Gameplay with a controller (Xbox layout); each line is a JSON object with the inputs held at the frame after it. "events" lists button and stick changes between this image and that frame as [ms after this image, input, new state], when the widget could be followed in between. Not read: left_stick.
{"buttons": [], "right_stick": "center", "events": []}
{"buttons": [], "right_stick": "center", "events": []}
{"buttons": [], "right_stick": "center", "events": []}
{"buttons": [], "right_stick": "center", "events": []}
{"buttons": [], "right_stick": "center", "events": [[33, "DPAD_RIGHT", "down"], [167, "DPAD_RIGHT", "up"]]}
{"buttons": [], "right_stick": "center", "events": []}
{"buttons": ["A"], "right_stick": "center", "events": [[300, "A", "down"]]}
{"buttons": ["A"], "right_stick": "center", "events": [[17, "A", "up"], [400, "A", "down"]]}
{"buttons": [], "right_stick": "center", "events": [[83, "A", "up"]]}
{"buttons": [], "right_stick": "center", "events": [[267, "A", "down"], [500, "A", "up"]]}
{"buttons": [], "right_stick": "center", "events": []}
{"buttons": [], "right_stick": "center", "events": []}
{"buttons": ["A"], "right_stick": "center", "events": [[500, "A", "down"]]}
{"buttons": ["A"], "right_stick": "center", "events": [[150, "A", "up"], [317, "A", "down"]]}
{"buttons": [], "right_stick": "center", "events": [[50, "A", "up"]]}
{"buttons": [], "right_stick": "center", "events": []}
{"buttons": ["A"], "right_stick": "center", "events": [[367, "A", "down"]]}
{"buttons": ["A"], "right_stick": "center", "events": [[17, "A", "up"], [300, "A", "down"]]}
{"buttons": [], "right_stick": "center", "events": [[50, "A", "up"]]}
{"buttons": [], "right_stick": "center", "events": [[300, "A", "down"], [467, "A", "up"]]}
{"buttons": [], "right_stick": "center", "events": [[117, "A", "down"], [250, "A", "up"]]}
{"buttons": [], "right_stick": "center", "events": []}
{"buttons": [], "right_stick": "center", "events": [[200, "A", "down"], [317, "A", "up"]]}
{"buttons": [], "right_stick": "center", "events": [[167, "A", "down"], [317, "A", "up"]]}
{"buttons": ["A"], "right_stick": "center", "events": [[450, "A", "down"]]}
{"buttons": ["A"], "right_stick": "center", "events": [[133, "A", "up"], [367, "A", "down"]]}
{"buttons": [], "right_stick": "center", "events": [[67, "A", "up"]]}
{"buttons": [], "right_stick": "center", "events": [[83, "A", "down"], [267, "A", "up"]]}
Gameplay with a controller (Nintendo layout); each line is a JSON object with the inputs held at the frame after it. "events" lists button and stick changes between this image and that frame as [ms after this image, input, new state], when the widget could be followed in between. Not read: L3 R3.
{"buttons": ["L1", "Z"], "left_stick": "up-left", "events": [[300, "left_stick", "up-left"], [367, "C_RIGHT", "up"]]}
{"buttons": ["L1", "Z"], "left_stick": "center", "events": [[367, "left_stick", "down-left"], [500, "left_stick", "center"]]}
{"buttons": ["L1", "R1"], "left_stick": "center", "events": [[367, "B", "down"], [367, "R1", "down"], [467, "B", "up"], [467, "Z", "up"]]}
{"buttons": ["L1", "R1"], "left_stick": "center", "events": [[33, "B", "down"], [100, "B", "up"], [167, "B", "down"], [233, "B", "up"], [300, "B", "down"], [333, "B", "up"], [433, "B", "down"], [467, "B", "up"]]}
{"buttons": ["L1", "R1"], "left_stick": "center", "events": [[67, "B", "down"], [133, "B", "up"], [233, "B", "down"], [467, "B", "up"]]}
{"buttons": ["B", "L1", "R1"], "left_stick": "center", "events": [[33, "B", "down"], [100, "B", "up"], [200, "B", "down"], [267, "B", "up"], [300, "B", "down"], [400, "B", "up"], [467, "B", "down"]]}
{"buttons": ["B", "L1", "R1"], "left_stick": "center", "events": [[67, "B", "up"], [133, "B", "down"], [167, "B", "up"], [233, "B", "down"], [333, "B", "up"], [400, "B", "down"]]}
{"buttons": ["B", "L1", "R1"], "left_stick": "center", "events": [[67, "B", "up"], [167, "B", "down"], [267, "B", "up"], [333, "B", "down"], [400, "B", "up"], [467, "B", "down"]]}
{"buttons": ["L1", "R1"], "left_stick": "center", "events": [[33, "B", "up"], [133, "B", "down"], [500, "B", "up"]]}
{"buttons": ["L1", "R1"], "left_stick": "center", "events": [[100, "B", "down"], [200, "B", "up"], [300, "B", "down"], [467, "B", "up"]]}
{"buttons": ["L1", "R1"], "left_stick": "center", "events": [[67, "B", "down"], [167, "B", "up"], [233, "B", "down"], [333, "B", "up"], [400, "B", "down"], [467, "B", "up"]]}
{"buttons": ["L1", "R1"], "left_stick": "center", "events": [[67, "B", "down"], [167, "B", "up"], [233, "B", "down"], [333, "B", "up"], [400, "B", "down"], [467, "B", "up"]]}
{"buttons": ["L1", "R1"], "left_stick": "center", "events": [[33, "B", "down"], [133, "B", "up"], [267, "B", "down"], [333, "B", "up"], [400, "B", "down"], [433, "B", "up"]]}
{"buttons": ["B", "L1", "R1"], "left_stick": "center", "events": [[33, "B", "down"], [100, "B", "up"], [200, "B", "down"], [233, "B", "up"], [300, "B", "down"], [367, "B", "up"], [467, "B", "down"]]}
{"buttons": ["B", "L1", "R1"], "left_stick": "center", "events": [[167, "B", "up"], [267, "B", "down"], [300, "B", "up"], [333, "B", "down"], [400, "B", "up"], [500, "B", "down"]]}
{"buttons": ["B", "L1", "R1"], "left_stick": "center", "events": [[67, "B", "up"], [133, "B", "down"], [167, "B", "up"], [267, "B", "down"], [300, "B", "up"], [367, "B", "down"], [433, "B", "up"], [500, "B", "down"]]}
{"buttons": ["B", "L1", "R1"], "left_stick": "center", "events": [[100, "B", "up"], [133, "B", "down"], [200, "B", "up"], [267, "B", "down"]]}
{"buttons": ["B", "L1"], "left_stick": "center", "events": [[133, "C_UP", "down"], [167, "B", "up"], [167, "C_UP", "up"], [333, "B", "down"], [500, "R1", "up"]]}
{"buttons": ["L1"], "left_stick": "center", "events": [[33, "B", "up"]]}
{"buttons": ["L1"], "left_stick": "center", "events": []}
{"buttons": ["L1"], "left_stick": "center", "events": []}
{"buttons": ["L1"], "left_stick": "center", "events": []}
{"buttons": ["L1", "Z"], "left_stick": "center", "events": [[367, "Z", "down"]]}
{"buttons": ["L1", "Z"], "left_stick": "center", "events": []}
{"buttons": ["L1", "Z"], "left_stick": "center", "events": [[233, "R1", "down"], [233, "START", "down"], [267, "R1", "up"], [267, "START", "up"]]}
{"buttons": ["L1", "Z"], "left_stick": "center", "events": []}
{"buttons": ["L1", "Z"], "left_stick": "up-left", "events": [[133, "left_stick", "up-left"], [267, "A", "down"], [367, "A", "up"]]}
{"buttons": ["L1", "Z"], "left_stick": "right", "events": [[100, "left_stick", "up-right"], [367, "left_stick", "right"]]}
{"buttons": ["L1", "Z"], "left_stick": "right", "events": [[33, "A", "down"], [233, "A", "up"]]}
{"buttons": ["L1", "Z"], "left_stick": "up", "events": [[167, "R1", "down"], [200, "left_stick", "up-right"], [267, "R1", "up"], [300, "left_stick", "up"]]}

● TASK DIRECTIONS
Every line of the material above is to be copied exactly.

● ANSWER TO THE PROBLEM
Gameplay with a controller (Xbox layout); each line is a JSON object with the inputs held at the frame after it. "events" lists button and stick changes between this image and that frame as [ms after this image, input, new state], when the widget could be followed in between. Not read: left_stick.
{"buttons": [], "right_stick": "center", "events": []}
{"buttons": [], "right_stick": "center", "events": []}
{"buttons": [], "right_stick": "center", "events": []}
{"buttons": [], "right_stick": "center", "events": []}
{"buttons": [], "right_stick": "center", "events": [[33, "DPAD_RIGHT", "down"], [167, "DPAD_RIGHT", "up"]]}
{"buttons": [], "right_stick": "center", "events": []}
{"buttons": ["A"], "right_stick": "center", "events": [[300, "A", "down"]]}
{"buttons": ["A"], "right_stick": "center", "events": [[17, "A", "up"], [400, "A", "down"]]}
{"buttons": [], "right_stick": "center", "events": [[83, "A", "up"]]}
{"buttons": [], "right_stick": "center", "events": [[267, "A", "down"], [500, "A", "up"]]}
{"buttons": [], "right_stick": "center", "events": []}
{"buttons": [], "right_stick": "center", "events": []}
{"buttons": ["A"], "right_stick": "center", "events": [[500, "A", "down"]]}
{"buttons": ["A"], "right_stick": "center", "events": [[150, "A", "up"], [317, "A", "down"]]}
{"buttons": [], "right_stick": "center", "events": [[50, "A", "up"]]}
{"buttons": [], "right_stick": "center", "events": []}
{"buttons": ["A"], "right_stick": "center", "events": [[367, "A", "down"]]}
{"buttons": ["A"], "right_stick": "center", "events": [[17, "A", "up"], [300, "A", "down"]]}
{"buttons": [], "right_stick": "center", "events": [[50, "A", "up"]]}
{"buttons": [], "right_stick": "center", "events": [[300, "A", "down"], [467, "A", "up"]]}
{"buttons": [], "right_stick": "center", "events": [[117, "A", "down"], [250, "A", "up"]]}
{"buttons": [], "right_stick": "center", "events": []}
{"buttons": [], "right_stick": "center", "events": [[200, "A", "down"], [317, "A", "up"]]}
{"buttons": [], "right_stick": "center", "events": [[167, "A", "down"], [317, "A", "up"]]}
{"buttons": ["A"], "right_stick": "center", "events": [[450, "A", "down"]]}
{"buttons": ["A"], "right_stick": "center", "events": [[133, "A", "up"], [367, "A", "down"]]}
{"buttons": [], "right_stick": "center", "events": [[67, "A", "up"]]}
{"buttons": [], "right_stick": "center", "events": [[83, "A", "down"], [267, "A", "up"]]}
Gameplay with a controller (Nintendo layout); each line is a JSON object with the inputs held at the frame after it. "events" lists button and stick changes between this image and that frame as [ms after this image, input, new state], when the widget could be followed in between. Not read: L3 R3.
{"buttons": ["L1", "Z"], "left_stick": "up-left", "events": [[300, "left_stick", "up-left"], [367, "C_RIGHT", "up"]]}
{"buttons": ["L1", "Z"], "left_stick": "center", "events": [[367, "left_stick", "down-left"], [500, "left_stick", "center"]]}
{"buttons": ["L1", "R1"], "left_stick": "center", "events": [[367, "B", "down"], [367, "R1", "down"], [467, "B", "up"], [467, "Z", "up"]]}
{"buttons": ["L1", "R1"], "left_stick": "center", "events": [[33, "B", "down"], [100, "B", "up"], [167, "B", "down"], [233, "B", "up"], [300, "B", "down"], [333, "B", "up"], [433, "B", "down"], [467, "B", "up"]]}
{"buttons": ["L1", "R1"], "left_stick": "center", "events": [[67, "B", "down"], [133, "B", "up"], [233, "B", "down"], [467, "B", "up"]]}
{"buttons": ["B", "L1", "R1"], "left_stick": "center", "events": [[33, "B", "down"], [100, "B", "up"], [200, "B", "down"], [267, "B", "up"], [300, "B", "down"], [400, "B", "up"], [467, "B", "down"]]}
{"buttons": ["B", "L1", "R1"], "left_stick": "center", "events": [[67, "B", "up"], [133, "B", "down"], [167, "B", "up"], [233, "B", "down"], [333, "B", "up"], [400, "B", "down"]]}
{"buttons": ["B", "L1", "R1"], "left_stick": "center", "events": [[67, "B", "up"], [167, "B", "down"], [267, "B", "up"], [333, "B", "down"], [400, "B", "up"], [467, "B", "down"]]}
{"buttons": ["L1", "R1"], "left_stick": "center", "events": [[33, "B", "up"], [133, "B", "down"], [500, "B", "up"]]}
{"buttons": ["L1", "R1"], "left_stick": "center", "events": [[100, "B", "down"], [200, "B", "up"], [300, "B", "down"], [467, "B", "up"]]}
{"buttons": ["L1", "R1"], "left_stick": "center", "events": [[67, "B", "down"], [167, "B", "up"], [233, "B", "down"], [333, "B", "up"], [400, "B", "down"], [467, "B", "up"]]}
{"buttons": ["L1", "R1"], "left_stick": "center", "events": [[67, "B", "down"], [167, "B", "up"], [233, "B", "down"], [333, "B", "up"], [400, "B", "down"], [467, "B", "up"]]}
{"buttons": ["L1", "R1"], "left_stick": "center", "events": [[33, "B", "down"], [133, "B", "up"], [267, "B", "down"], [333, "B", "up"], [400, "B", "down"], [433, "B", "up"]]}
{"buttons": ["B", "L1", "R1"], "left_stick": "center", "events": [[33, "B", "down"], [100, "B", "up"], [200, "B", "down"], [233, "B", "up"], [300, "B", "down"], [367, "B", "up"], [467, "B", "down"]]}
{"buttons": ["B", "L1", "R1"], "left_stick": "center", "events": [[167, "B", "up"], [267, "B", "down"], [300, "B", "up"], [333, "B", "down"], [400, "B", "up"], [500, "B", "down"]]}
{"buttons": ["B", "L1", "R1"], "left_stick": "center", "events": [[67, "B", "up"], [133, "B", "down"], [167, "B", "up"], [267, "B", "down"], [300, "B", "up"], [367, "B", "down"], [433, "B", "up"], [500, "B", "down"]]}
{"buttons": ["B", "L1", "R1"], "left_stick": "center", "events": [[100, "B", "up"], [133, "B", "down"], [200, "B", "up"], [267, "B", "down"]]}
{"buttons": ["B", "L1"], "left_stick": "center", "events": [[133, "C_UP", "down"], [167, "B", "up"], [167, "C_UP", "up"], [333, "B", "down"], [500, "R1", "up"]]}
{"buttons": ["L1"], "left_stick": "center", "events": [[33, "B", "up"]]}
{"buttons": ["L1"], "left_stick": "center", "events": []}
{"buttons": ["L1"], "left_stick": "center", "events": []}
{"buttons": ["L1"], "left_stick": "center", "events": []}
{"buttons": ["L1", "Z"], "left_stick": "center", "events": [[367, "Z", "down"]]}
{"buttons": ["L1", "Z"], "left_stick": "center", "events": []}
{"buttons": ["L1", "Z"], "left_stick": "center", "events": [[233, "R1", "down"], [233, "START", "down"], [267, "R1", "up"], [267, "START", "up"]]}
{"buttons": ["L1", "Z"], "left_stick": "center", "events": []}
{"buttons": ["L1", "Z"], "left_stick": "up-left", "events": [[133, "left_stick", "up-left"], [267, "A", "down"], [367, "A", "up"]]}
{"buttons": ["L1", "Z"], "left_stick": "right", "events": [[100, "left_stick", "up-right"], [367, "left_stick", "right"]]}
{"buttons": ["L1", "Z"], "left_stick": "right", "events": [[33, "A", "down"], [233, "A", "up"]]}
{"buttons": ["L1", "Z"], "left_stick": "up", "events": [[167, "R1", "down"], [200, "left_stick", "up-right"], [267, "R1", "up"], [300, "left_stick", "up"]]}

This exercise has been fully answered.